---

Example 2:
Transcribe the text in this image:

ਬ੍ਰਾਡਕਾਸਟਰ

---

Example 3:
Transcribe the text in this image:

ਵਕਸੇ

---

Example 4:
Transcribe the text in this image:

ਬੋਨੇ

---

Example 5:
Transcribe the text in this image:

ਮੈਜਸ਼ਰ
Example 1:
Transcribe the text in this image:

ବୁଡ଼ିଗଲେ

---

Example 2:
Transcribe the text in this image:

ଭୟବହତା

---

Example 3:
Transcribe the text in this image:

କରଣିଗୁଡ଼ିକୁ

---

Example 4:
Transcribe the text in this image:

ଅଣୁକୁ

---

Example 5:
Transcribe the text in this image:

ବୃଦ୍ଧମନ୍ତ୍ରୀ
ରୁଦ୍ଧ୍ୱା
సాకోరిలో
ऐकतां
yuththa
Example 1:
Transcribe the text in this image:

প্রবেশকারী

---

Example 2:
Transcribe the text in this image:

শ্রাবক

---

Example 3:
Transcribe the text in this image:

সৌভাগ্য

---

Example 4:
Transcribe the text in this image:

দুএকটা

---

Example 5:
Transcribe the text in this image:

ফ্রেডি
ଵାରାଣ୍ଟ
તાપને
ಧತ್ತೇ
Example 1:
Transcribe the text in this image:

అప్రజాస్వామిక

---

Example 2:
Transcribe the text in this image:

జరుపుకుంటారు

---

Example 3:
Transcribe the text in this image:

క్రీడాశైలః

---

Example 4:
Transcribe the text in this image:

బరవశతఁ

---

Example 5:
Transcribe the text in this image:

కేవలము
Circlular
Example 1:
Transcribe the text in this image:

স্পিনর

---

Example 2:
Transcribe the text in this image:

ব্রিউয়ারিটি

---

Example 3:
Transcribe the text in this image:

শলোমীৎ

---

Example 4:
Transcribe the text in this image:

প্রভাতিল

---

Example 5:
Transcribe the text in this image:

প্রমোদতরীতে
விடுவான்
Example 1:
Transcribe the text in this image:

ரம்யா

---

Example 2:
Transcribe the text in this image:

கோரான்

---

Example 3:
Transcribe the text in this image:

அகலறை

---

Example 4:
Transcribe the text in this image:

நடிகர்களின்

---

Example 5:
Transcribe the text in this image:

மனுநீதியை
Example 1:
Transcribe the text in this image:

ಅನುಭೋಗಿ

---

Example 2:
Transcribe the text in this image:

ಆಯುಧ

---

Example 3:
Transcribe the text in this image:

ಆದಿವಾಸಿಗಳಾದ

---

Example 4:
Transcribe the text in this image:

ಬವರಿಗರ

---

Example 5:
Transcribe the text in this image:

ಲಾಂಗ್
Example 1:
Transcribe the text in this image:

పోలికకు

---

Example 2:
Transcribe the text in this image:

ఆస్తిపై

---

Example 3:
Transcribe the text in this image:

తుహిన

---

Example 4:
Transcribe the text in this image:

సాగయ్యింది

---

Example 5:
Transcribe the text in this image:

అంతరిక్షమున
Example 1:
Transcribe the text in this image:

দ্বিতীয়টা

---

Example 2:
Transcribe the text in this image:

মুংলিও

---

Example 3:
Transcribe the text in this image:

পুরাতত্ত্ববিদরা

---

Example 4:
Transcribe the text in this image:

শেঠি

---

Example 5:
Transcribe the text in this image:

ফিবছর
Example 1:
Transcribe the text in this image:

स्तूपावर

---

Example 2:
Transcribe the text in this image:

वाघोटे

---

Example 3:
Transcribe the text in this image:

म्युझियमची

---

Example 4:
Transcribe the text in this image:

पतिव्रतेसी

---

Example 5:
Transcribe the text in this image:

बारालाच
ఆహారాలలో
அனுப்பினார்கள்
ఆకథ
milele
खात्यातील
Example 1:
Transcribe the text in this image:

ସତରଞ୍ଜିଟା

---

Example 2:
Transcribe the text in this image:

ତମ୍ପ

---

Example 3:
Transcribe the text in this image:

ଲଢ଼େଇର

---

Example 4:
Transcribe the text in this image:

──────

TASK DIRECTIONS:
Please give back all of the material above exactly as it was written.

TASK ANSWER:
---

Example 2:
Transcribe the text in this image:

ਬ੍ਰਾਡਕਾਸਟਰ

---

Example 3:
Transcribe the text in this image:

ਵਕਸੇ

---

Example 4:
Transcribe the text in this image:

ਬੋਨੇ

---

Example 5:
Transcribe the text in this image:

ਮੈਜਸ਼ਰ
Example 1:
Transcribe the text in this image:

ବୁଡ଼ିଗଲେ

---

Example 2:
Transcribe the text in this image:

ଭୟବହତା

---

Example 3:
Transcribe the text in this image:

କରଣିଗୁଡ଼ିକୁ

---

Example 4:
Transcribe the text in this image:

ଅଣୁକୁ

---

Example 5:
Transcribe the text in this image:

ବୃଦ୍ଧମନ୍ତ୍ରୀ
ରୁଦ୍ଧ୍ୱା
సాకోరిలో
ऐकतां
yuththa
Example 1:
Transcribe the text in this image:

প্রবেশকারী

---

Example 2:
Transcribe the text in this image:

শ্রাবক

---

Example 3:
Transcribe the text in this image:

সৌভাগ্য

---

Example 4:
Transcribe the text in this image:

দুএকটা

---

Example 5:
Transcribe the text in this image:

ফ্রেডি
ଵାରାଣ୍ଟ
તાપને
ಧತ್ತೇ
Example 1:
Transcribe the text in this image:

అప్రజాస్వామిక

---

Example 2:
Transcribe the text in this image:

జరుపుకుంటారు

---

Example 3:
Transcribe the text in this image:

క్రీడాశైలః

---

Example 4:
Transcribe the text in this image:

బరవశతఁ

---

Example 5:
Transcribe the text in this image:

కేవలము
Circlular
Example 1:
Transcribe the text in this image:

স্পিনর

---

Example 2:
Transcribe the text in this image:

ব্রিউয়ারিটি

---

Example 3:
Transcribe the text in this image:

শলোমীৎ

---

Example 4:
Transcribe the text in this image:

প্রভাতিল

---

Example 5:
Transcribe the text in this image:

প্রমোদতরীতে
விடுவான்
Example 1:
Transcribe the text in this image:

ரம்யா

---

Example 2:
Transcribe the text in this image:

கோரான்

---

Example 3:
Transcribe the text in this image:

அகலறை

---

Example 4:
Transcribe the text in this image:

நடிகர்களின்

---

Example 5:
Transcribe the text in this image:

மனுநீதியை
Example 1:
Transcribe the text in this image:

ಅನುಭೋಗಿ

---

Example 2:
Transcribe the text in this image:

ಆಯುಧ

---

Example 3:
Transcribe the text in this image:

ಆದಿವಾಸಿಗಳಾದ

---

Example 4:
Transcribe the text in this image:

ಬವರಿಗರ

---

Example 5:
Transcribe the text in this image:

ಲಾಂಗ್
Example 1:
Transcribe the text in this image:

పోలికకు

---

Example 2:
Transcribe the text in this image:

ఆస్తిపై

---

Example 3:
Transcribe the text in this image:

తుహిన

---

Example 4:
Transcribe the text in this image:

సాగయ్యింది

---

Example 5:
Transcribe the text in this image:

అంతరిక్షమున
Example 1:
Transcribe the text in this image:

দ্বিতীয়টা

---

Example 2:
Transcribe the text in this image:

মুংলিও

---

Example 3:
Transcribe the text in this image:

পুরাতত্ত্ববিদরা

---

Example 4:
Transcribe the text in this image:

শেঠি

---

Example 5:
Transcribe the text in this image:

ফিবছর
Example 1:
Transcribe the text in this image:

स्तूपावर

---

Example 2:
Transcribe the text in this image:

वाघोटे

---

Example 3:
Transcribe the text in this image:

म्युझियमची

---

Example 4:
Transcribe the text in this image:

पतिव्रतेसी

---

Example 5:
Transcribe the text in this image:

बारालाच
ఆహారాలలో
அனுப்பினார்கள்
ఆకథ
milele
खात्यातील
Example 1:
Transcribe the text in this image:

ସତରଞ୍ଜିଟା

---

Example 2:
Transcribe the text in this image:

ତମ୍ପ

---

Example 3:
Transcribe the text in this image:

ଲଢ଼େଇର

---

Example 4:
Transcribe the text in this image:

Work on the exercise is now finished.